Da Saronno ho raggiunto casa nel primo pomeriggio, con le
immagini di questo viaggio ancora vive negli occhi: ogni giorno ho avuto una
piccola avventura: la foratura; il sentiero nel bosco; la vicenda della bici da
mettere sul treno. Tanta pioggia, nebbia, umido, tanta strada nella natura
della Lombardia. Paesaggi inaspettati e luoghi storici. Una fetta bellissima di
vita vissuta sulla sella della mia inseparabile bici, un breve-magnifico
viaggio che consiglio a tutti.
Con Littoria sul treno delle 11,53 per Saronno: da lì altri otto chilometri e il viaggetto sarà finito. |
Ringrazio di cuore, davvero di cuore, il personale
della stazione ferroviaria di Lodi.
Quando c'è la buona volontà di aiutare, Lupolibero lo
riconosce e ringrazia.
Tutta la gente incontrata lungo la strada è stata
sempre gentile e disponibile.
Non è vero che i lombardi sono sempre incazzati !
NOTA IMPORTANTE
All'altezza di Cassano d'Adda è possibile rientrare
direttamente a Milano tramite una recente pista ciclabile.
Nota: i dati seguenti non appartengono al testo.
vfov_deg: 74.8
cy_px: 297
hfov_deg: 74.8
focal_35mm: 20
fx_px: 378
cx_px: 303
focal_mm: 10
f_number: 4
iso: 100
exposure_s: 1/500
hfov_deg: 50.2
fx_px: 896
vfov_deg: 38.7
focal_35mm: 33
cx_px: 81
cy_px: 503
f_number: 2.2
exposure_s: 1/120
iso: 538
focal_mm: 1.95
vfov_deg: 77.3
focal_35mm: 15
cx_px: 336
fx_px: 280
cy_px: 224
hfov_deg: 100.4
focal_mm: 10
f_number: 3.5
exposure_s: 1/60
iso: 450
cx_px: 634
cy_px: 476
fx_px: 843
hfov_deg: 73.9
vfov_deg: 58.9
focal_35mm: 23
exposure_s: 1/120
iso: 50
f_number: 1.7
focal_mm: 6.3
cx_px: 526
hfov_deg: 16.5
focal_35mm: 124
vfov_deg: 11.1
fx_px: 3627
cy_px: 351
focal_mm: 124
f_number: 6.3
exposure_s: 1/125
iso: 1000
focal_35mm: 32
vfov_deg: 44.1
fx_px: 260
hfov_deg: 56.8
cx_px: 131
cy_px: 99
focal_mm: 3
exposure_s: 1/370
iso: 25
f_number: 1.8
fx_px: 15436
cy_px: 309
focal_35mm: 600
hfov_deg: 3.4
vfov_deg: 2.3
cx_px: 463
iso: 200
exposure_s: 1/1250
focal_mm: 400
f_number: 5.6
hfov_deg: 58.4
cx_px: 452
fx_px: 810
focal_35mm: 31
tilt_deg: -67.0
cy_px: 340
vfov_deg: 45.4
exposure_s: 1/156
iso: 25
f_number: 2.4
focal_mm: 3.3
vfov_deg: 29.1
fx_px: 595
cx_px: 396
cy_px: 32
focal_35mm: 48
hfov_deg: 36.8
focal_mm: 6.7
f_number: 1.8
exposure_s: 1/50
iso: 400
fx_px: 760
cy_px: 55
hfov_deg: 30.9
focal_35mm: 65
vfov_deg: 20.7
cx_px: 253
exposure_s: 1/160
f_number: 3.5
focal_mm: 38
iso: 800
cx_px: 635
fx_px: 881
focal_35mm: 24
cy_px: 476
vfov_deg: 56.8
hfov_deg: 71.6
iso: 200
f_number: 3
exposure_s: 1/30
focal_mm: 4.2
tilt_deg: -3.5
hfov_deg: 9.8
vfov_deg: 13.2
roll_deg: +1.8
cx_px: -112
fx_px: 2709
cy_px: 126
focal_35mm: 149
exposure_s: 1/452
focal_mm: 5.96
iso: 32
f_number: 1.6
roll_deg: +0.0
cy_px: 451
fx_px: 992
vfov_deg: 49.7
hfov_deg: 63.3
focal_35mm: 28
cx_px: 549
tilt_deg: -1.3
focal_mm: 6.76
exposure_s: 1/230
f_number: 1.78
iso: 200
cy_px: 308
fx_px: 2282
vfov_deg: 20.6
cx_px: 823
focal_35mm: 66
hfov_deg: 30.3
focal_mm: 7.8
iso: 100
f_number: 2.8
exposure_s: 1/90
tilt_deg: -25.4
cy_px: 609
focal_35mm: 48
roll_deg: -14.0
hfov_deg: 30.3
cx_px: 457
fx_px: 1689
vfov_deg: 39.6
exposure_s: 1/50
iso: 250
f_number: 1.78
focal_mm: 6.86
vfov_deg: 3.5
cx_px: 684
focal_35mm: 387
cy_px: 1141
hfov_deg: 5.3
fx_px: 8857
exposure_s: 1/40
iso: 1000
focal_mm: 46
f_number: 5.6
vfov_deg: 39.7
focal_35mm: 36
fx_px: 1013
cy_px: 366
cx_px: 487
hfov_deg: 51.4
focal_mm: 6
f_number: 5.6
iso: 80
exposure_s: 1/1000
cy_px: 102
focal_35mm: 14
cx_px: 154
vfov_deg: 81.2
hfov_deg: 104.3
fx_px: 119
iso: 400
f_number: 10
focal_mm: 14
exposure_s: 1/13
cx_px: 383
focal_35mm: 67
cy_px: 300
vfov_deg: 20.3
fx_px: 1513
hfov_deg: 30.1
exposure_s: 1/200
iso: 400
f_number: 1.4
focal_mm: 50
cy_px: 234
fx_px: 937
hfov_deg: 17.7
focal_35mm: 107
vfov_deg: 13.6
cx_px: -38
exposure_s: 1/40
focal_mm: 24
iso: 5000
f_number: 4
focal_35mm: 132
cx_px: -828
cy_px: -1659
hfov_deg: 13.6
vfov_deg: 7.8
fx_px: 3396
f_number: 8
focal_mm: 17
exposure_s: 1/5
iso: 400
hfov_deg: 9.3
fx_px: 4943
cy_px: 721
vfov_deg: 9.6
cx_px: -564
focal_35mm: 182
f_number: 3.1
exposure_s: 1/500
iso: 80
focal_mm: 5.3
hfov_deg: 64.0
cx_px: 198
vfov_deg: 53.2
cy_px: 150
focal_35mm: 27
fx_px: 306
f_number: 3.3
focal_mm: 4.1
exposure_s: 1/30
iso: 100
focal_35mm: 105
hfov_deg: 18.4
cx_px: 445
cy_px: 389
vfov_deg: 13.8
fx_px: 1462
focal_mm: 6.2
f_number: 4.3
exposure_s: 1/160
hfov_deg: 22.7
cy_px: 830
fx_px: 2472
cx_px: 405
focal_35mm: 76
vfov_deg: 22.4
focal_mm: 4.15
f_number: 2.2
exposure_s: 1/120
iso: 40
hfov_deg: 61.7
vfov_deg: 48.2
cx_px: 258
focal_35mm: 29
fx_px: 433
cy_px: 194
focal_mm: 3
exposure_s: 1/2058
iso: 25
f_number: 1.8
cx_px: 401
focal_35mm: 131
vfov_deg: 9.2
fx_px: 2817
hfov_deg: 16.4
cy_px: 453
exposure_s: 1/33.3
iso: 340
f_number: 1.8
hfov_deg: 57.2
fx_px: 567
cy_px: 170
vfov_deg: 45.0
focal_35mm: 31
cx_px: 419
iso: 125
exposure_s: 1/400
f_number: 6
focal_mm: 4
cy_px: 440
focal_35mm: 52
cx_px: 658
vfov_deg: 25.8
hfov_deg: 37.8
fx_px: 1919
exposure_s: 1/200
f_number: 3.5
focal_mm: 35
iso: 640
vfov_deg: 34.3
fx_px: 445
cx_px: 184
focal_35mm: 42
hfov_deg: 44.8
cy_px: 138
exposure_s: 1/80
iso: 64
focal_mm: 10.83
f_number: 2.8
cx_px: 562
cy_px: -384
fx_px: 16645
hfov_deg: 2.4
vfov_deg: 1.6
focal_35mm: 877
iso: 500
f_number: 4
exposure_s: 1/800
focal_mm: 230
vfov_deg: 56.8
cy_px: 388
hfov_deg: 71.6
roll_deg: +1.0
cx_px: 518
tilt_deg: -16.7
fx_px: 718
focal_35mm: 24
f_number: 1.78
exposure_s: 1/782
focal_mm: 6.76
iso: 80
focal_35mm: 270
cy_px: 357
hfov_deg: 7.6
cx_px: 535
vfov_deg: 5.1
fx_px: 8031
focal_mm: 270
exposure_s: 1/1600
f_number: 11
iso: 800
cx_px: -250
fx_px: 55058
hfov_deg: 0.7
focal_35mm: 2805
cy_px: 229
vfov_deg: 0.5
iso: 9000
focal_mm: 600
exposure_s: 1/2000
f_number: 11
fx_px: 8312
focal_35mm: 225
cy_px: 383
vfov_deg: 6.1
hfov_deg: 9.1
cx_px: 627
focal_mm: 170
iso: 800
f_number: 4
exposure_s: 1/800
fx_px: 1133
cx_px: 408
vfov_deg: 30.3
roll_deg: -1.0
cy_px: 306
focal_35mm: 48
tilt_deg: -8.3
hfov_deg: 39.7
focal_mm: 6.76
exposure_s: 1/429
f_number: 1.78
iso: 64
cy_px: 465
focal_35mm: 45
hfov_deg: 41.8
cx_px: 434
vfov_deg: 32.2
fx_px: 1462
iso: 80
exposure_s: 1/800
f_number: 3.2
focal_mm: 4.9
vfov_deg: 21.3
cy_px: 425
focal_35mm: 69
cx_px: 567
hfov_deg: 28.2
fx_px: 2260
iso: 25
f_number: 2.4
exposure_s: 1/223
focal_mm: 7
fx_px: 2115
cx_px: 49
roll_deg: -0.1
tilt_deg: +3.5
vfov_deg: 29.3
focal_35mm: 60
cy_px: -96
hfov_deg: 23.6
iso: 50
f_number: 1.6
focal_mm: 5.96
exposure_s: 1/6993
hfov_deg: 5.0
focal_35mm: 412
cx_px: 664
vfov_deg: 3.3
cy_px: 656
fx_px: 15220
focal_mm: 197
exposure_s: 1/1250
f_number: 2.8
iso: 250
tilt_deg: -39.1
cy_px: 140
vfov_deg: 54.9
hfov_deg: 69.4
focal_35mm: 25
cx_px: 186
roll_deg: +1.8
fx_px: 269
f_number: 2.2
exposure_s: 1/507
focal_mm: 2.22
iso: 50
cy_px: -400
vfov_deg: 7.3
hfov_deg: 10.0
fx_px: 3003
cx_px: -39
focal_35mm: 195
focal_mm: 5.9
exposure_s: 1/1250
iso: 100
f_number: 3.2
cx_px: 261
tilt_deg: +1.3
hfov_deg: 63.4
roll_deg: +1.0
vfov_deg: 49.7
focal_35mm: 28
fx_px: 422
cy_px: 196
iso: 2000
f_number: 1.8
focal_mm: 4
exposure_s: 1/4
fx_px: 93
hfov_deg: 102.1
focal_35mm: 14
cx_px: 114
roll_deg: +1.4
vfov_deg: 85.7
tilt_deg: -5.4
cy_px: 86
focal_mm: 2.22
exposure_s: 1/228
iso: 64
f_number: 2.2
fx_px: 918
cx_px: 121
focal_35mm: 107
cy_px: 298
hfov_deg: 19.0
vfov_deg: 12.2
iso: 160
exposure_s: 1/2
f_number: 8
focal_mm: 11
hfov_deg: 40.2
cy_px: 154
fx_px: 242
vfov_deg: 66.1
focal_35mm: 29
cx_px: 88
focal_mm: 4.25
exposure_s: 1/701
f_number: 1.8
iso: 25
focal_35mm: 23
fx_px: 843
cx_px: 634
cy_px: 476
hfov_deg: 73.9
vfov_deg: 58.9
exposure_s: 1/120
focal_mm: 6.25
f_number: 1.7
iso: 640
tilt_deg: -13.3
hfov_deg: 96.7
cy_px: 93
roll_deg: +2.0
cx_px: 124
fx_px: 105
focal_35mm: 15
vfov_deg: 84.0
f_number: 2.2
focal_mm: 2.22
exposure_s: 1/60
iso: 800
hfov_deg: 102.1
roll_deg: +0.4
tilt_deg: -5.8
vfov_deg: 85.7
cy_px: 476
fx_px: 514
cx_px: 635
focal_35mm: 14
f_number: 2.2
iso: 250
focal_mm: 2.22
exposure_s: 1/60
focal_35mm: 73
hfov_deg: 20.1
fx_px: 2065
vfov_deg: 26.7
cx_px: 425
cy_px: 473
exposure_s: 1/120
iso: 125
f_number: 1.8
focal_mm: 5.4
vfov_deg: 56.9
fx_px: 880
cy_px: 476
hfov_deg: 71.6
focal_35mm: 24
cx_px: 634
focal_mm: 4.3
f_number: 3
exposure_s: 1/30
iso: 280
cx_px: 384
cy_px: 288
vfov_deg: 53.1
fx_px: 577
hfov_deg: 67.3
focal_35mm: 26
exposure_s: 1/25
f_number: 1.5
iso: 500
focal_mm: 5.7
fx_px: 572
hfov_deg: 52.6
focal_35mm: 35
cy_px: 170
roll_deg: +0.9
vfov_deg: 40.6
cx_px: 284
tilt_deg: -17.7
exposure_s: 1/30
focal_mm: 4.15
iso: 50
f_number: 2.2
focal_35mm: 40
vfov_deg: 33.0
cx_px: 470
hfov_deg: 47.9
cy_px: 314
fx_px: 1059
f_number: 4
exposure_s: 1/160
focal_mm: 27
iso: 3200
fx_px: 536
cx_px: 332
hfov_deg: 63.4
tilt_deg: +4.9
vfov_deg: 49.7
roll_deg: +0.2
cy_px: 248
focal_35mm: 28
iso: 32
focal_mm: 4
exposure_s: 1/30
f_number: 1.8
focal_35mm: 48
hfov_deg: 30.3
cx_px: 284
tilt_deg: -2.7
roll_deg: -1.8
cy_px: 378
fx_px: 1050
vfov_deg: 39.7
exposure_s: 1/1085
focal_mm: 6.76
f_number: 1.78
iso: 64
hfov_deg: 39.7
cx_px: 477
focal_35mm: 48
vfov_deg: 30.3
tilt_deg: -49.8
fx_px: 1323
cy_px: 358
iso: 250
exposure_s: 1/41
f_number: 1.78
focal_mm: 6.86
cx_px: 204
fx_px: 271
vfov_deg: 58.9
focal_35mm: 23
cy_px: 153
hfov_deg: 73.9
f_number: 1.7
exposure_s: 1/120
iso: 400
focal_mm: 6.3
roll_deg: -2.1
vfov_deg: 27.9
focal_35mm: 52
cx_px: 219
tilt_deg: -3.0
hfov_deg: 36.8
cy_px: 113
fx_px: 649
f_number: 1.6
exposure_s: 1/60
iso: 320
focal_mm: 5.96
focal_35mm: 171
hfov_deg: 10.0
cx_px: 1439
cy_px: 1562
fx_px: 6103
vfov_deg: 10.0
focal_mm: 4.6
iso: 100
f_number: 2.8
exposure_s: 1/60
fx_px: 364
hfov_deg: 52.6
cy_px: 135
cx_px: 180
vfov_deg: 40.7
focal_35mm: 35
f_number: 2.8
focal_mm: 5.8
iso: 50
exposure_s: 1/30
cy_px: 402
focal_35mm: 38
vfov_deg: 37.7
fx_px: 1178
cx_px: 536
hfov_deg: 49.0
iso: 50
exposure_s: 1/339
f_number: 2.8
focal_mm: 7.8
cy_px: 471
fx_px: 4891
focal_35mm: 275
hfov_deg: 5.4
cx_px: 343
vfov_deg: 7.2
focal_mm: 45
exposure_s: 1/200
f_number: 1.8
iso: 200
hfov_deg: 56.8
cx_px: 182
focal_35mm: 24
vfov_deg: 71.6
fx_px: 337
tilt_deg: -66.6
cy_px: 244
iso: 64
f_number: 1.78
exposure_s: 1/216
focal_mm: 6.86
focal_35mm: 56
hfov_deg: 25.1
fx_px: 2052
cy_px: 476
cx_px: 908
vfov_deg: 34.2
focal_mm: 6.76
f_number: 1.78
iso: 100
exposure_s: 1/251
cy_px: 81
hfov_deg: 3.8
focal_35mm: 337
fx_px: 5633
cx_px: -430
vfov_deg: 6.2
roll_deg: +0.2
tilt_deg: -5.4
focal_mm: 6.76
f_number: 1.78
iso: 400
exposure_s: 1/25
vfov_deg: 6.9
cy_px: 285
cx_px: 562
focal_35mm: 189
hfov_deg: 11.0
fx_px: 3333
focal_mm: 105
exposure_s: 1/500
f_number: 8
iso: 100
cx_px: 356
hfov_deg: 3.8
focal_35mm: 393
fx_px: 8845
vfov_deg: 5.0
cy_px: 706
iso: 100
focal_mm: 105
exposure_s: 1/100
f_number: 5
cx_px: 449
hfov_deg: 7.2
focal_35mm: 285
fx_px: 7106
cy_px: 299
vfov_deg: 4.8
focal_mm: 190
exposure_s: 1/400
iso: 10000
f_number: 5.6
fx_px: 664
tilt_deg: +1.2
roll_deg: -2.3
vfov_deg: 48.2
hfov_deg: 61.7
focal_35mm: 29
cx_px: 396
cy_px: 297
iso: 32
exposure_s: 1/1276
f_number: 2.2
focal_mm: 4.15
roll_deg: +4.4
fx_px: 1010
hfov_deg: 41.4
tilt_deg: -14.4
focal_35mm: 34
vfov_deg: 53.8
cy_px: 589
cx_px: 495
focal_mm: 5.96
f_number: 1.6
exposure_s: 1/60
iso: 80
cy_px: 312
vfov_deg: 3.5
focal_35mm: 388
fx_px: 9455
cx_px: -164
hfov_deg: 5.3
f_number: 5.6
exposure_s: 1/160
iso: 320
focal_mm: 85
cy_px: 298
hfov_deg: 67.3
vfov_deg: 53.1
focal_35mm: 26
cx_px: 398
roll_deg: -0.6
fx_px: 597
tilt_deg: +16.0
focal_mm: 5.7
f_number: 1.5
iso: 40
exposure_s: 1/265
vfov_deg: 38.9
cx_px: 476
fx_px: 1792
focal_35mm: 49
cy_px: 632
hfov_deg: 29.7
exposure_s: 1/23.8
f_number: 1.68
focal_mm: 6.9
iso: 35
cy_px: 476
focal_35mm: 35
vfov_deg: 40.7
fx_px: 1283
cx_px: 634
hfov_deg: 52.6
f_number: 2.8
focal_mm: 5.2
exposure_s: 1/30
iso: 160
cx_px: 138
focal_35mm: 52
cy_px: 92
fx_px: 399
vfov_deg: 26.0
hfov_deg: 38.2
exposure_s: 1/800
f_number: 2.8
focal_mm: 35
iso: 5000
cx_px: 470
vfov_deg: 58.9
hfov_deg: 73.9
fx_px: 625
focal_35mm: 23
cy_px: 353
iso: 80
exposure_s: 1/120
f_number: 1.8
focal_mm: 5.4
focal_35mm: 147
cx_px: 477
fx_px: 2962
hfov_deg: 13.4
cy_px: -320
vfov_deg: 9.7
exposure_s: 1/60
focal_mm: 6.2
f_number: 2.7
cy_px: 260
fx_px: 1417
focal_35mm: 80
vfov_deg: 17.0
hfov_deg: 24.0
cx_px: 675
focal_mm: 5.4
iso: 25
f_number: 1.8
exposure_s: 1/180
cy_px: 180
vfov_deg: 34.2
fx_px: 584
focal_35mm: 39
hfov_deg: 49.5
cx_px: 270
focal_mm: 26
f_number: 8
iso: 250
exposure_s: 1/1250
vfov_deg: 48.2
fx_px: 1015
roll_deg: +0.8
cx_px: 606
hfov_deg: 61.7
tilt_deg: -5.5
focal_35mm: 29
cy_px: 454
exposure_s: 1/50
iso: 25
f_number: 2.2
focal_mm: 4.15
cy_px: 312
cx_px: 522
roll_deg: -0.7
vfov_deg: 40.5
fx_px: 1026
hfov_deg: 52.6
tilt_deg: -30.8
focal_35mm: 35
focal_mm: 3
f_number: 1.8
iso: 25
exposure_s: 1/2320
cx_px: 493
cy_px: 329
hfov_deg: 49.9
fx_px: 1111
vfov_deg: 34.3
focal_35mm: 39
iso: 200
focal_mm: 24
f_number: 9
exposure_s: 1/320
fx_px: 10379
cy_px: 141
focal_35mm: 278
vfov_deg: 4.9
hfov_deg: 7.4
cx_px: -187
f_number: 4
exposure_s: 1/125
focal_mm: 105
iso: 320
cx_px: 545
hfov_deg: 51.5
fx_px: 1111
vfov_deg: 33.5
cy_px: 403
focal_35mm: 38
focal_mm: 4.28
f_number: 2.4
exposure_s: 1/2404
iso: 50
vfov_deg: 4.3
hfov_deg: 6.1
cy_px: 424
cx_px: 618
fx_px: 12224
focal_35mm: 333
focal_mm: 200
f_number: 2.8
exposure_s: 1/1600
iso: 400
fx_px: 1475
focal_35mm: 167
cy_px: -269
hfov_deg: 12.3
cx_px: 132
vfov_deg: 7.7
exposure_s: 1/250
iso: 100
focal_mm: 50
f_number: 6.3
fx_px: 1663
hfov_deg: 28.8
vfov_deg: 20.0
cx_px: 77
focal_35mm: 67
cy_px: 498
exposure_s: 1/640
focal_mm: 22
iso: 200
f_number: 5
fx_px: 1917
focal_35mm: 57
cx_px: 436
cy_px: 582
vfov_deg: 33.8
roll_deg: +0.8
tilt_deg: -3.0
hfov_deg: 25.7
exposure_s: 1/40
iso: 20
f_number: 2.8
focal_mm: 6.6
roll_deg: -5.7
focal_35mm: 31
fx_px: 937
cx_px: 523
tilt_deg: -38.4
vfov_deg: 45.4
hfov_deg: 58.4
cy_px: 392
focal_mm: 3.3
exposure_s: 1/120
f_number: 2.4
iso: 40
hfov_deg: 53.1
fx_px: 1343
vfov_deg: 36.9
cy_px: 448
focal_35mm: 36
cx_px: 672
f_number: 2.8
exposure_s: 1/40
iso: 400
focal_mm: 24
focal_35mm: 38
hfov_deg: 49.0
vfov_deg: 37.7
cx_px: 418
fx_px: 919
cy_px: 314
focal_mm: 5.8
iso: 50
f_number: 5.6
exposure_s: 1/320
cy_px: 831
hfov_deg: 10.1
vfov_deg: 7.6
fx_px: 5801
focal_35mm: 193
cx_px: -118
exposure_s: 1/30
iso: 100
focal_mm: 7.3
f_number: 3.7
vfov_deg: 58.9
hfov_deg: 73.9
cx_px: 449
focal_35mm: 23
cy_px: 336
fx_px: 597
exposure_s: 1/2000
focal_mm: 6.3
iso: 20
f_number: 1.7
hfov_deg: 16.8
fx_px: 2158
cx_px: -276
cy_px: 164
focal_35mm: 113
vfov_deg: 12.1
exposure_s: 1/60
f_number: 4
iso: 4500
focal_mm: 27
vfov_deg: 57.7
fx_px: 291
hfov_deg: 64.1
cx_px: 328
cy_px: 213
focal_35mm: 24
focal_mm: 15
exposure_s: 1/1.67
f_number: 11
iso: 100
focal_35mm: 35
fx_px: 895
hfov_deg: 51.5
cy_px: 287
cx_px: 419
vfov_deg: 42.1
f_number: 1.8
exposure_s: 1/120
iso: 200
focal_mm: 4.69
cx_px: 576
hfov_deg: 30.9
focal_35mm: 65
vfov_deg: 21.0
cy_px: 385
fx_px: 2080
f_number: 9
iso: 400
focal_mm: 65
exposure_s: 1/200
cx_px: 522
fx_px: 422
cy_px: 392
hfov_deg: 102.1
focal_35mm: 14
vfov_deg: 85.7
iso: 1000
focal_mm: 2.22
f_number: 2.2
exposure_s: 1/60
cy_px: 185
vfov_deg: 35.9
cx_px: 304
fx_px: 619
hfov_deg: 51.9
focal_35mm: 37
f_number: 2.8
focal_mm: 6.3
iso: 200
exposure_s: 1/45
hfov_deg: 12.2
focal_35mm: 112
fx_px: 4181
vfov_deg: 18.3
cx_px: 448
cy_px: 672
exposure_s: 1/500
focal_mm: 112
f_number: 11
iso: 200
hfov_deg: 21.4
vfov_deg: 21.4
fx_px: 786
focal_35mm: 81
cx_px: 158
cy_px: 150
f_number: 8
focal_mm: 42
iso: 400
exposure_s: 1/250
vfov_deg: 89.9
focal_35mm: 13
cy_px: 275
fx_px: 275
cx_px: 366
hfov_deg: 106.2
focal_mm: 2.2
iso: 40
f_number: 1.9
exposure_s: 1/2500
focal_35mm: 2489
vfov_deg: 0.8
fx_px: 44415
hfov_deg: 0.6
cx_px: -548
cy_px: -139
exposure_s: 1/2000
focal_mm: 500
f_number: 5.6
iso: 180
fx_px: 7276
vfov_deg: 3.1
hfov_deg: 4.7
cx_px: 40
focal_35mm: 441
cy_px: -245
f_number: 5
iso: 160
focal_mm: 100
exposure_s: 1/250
Pare però che nei pressi di Vimodrone esista un
accampamento di zingari proprio a lato della pista.
Ho letto di ciclisti derubati e presi a sassate,
soprattutto nel periodo estivo.
Io me ne sono guardato bene dal passarci,
e nell'attesa che noi italiani possiamo riappropriarci
di ciò che è nostro ed è stato pagato,
forse fareste bene a farvi due calcoli anche voi.